Another character that has a similar approach, or at least had one, that appears in this issue would be Toyo Harada. Continuing from the very last page of last issue, Toyo meets Bloodshot as we are treated to a very well-paced and kind of revealing action scene that works rather well as development as it delves into Harada’s character. Always been presented as an almost invincible wall with his great powers, we get to see him being hurt and in difficulty as the Harada protocols are being activated in Bloodshot system. With the action scene being split into Harada fighting the nanite-powered man and with the psiot kids following him against Harada’s escort, we are shown just what kind of battle psychic-powered people can fight in the Valiant universe. Let’s just say that these kinds of battles are messy and quite inventive in some ways.

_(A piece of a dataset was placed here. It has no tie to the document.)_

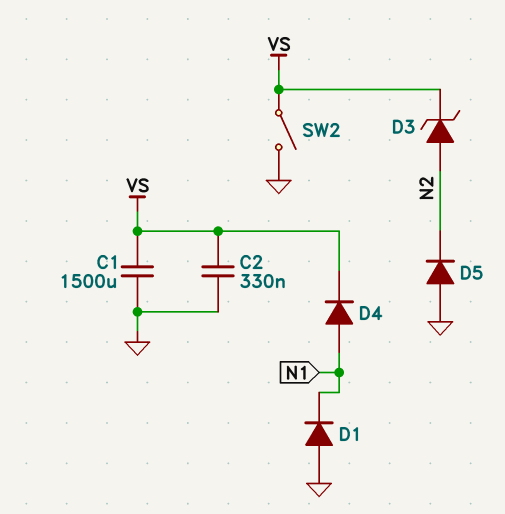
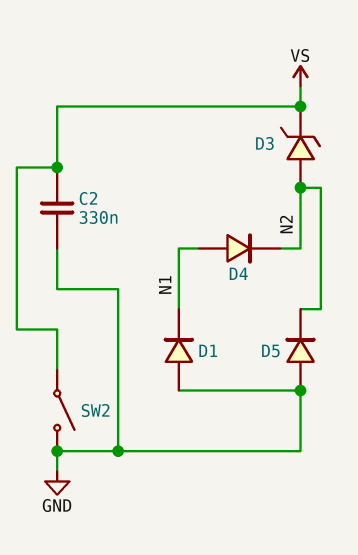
C1: 1500uF (GND, VS) -> none
D4: diode (A N1, K VS) -> diode (A N1, K N2)

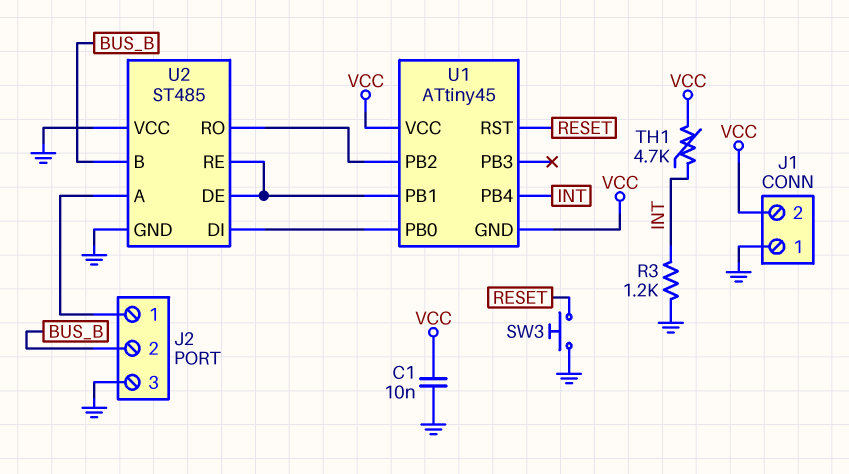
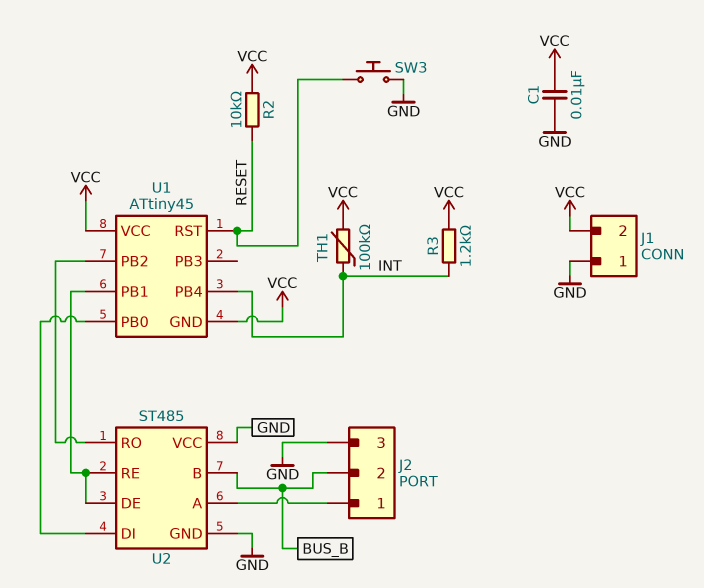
R2: none -> 10k (RESET, VCC)
R3: 1.2k (GND, INT) -> 1.2k (INT, VCC)
TH1: 4.7k (INT, VCC) -> 100k (INT, VCC)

Indeed, in this issue we get some major examples of how the Valiant universe might work in the long run. In a lot of superhero universes, some of the powers are handwaved with very simple explanations (Cosmic rays, Mutants, Alien and whatnot), yet here their power are explained in very scientific terms in small black dialogue boxes as they are shown to us. With every psiot showing their power, a little explanation is given, something akin to ‘’Physically project a hard shell around her’’ to ‘’Creates a cyclonic aura of accelerated kinetic matter’’ as their power are manifested in the action scenes. While I don’t actually believe that all the powers in the Valiant universe shall be explained thusly, I do see this as a smart move to differentiate the many properties of this still building universe. Let’s just say I don’t think we’ll be given such explanations in books like Archer and Armstrong or in Shadowman.

What needs no explanation, however, would be the talent of Clayton Henry. In this issue, he is the sole artist instead of being one of several like the first part of this book, which works much better at creating a certain sense of consistency. Here, we can see that Henry has a lot of fun playing with the various powers and their effects, creating many crackling and other such effects in the panels, trying to give a different vibe to every character. He also quite succeeds with the action scenes, depicting them as brutal and unhinged, being absolutely terrific and horrific at the same time. When the horror in the little boy’s mind is unleashed, you can see in the action and in the way it is presented that it is by no mean any good news. Helping set the sense of brutality and the alien look of some of these powers is Brian Reber, who manages to gives a bigger sense of horror and wonders to these strange abilities the psiots possess. The red mist surrounding the monster in question does heighten the sense of dread. With his colors, he does a lot of things to accentuate the many emotions compelled within the issue, yet it also does enhance the grey morality of the whole thing with the proper use of a lot of colder colors.

The Conclusion: With some bombastic, yet subtle character work and some satisfying action scenes, both Dysart and Swierczynski gives us a pretty terrific second chapter of this first event comic from Valiant. With both Clayton Henry and Brian Reber on the art, it also does manage to look pretty and violent at the same time. Kudos to that.